I had a question and no one I know has an answer to it.....

But what is in the trunk that takes up half the normal space. It feels like a steel plate behind the carpet.

I was told by the dealer that it was the gas tank but that doesn't seem very wise to put it there.


----------



## NJG8GT (Nov 14, 2007)

AlanSr said:


> I had a question and no one I know has an answer to it.....
> 
> But what is in the trunk that takes up half the normal space. It feels like a steel plate behind the carpet.
> 
> I was told by the dealer that it was the gas tank but that doesn't seem very wise to put it there.


I belive they r correct. Someone posted that on another thread about trunk space.


----------



## macgto7004 (Jul 22, 2007)

AlanSr said:


> I had a question and no one I know has an answer to it.....
> 
> But what is in the trunk that takes up half the normal space. It feels like a steel plate behind the carpet.
> 
> I was told by the dealer that it was the gas tank but that doesn't seem very wise to put it there.


Hi alan,
Yes, you are correct. 
When the Monaro was converted for the North American market, gov't regulations required relocation of the fuel tank for crashworthiness.
The tank on the Monaro is beneath the trunk floor, which would not pass US regulations.
The tank was relocated atop the rear axle hump. This is actually a quite safe location.
If you were to pull the carpet back, what you would find is an 18.5 fuel tank, surrounded by a steel safety cage. This places the tank well ahead of the rear bumper, and well ahead of the rear crumple zone. Also, being essentially between the rear wheel, it offers superior protection against damage from side impact collisions vs. an under floor tank.
Obviously, the position of the tank is what precipitates the smallish GTO trunk.

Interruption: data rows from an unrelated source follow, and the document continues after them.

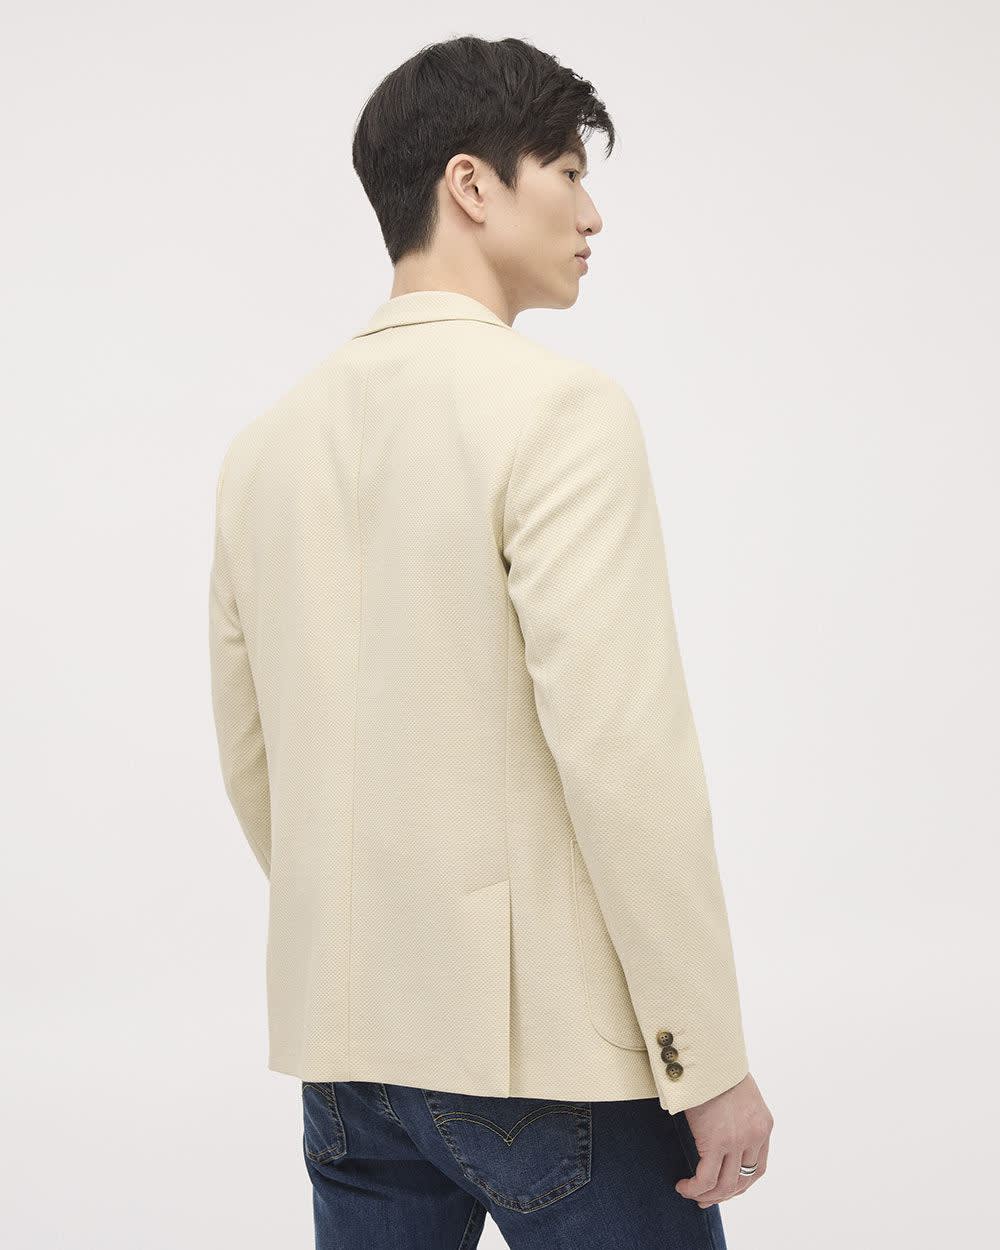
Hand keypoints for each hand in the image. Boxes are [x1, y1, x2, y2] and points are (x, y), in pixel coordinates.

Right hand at [674, 1071, 772, 1207]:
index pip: (757, 1167)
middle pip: (743, 1180)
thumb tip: (720, 1127)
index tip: (725, 1187)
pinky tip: (683, 1187)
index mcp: (762, 1124)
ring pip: (725, 1185)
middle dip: (724, 1194)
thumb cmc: (715, 1067)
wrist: (707, 1054)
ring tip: (691, 1194)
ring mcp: (737, 1141)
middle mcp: (754, 1136)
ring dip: (707, 1195)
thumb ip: (736, 1114)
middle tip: (706, 1198)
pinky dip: (694, 1188)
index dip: (741, 1183)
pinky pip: (705, 1178)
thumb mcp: (737, 1092)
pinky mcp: (716, 1142)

Surprisingly, the GTO trunk, although small, is slightly larger than the trunk in the 2008 Nissan Altima.

Russ


----------



## NJG8GT (Nov 14, 2007)

I mean for the style of car, the trunk space is pretty generous i think. I bought a cargo mat to match my floor mats I purchased. I have no idea why I did that cuz i dont put nothing back there until I go to Advance Auto or Napa to get my Meguiars car wash, wax, tire hot shine, micro fiber towels, shop towels oil filters for wifes tahoe etc.


----------



## AlanSr (Jan 4, 2008)

Thanks,
I was just wondering....
I didn't but the car for the trunk space anyway

I'm getting ready to get some pix so I can post them with my new tail lights


----------